> **Условие задания**:
Продолжите текст об обновленцах и староцерковниках, начав сразу после его последнего предложения.

> **Исходный текст**:
***
Он увлекался страстно, до безумия, до потери рассудка. И в то же время в душе у него было много красивых, тонких ощущений: любил музыку (ежедневно по 4, по 5 часов просиживал за роялем. Шопен, Лист, Скрябин – его любимцы), любил природу. И, конечно, был искренно религиозным человеком. Особенно радостно он переживал Евхаристию: она была для него Пасхой, праздником, прорывом в вечность. Мучительно сознавал свою греховность, каялся публично, называл себя окаянным, грешником. Обращаясь к народу, говорил: «Вместе грешим перед Христом, будем вместе и плакать перед ним!»

А потом наступал какой-то спад; и сразу проступали мелкие, пошленькие черточки в его характере: любовь к сплетням, детское тщеславие и, что хуже всего, трусость. Трусость в соединении с тщеславием и сделали его приспособленцем, рабом советской власти, которую он ненавидел, но которой все-таки служил...

Последний диспут, на котором я присутствовал, происходил в Филармонии, в январе 1928 г. Это был необычный диспут: диспут между обновленцами и староцерковниками. От обновленцев выступал митрополит Введенский, от староцерковников – бывший ректор Петербургской Духовной Семинарии, в это время настоятель храма Волкова кладбища, прот. Кондратьев.
***
> **Набор данных**:
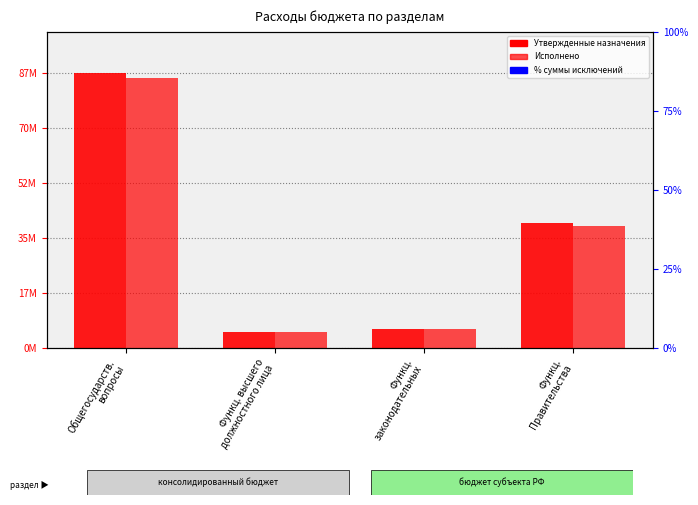

What is the value of the Исполнено bar at the 2nd from the left?

5075314.6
***
> **Ответ к заданию**:
Сначала говорил Введенский. Первая часть его доклада была посвящена порокам церкви. Он говорил о цезарепапизме, процитировал слова Юстиниана, обращенные к епископам, «бессмертные по цинизму»: «Моя воля – вот ваш канон». Рассказал о том, как в ризнице Пантелеймоновской церкви он нашел старинную икону «Семь Вселенских Соборов». Посредине император Константин, а по бокам семь маленьких кружков – семь Вселенских Соборов. «Древний иконописец здесь графически изобразил значение в церкви императорской власти и вселенских соборов!» Он затем говорил о традиционном консерватизме церкви. Процитировав слова Канта, что верующие люди всегда идут в арьергарде научных достижений человечества», Введенский с жаром заявлял, что назначение верующих христиан – идти впереди человечества, нести горящий факел мудрости и справедливости среди кромешной тьмы. Он заявил, что церковь не должна быть музеем, где все тщательно запротоколировано, проинвентаризировано и покрыто вековой пылью. «Откройте окна, впустите свежий воздух, пусть ворвется в церковь солнечный свет», – исступленно требовал он.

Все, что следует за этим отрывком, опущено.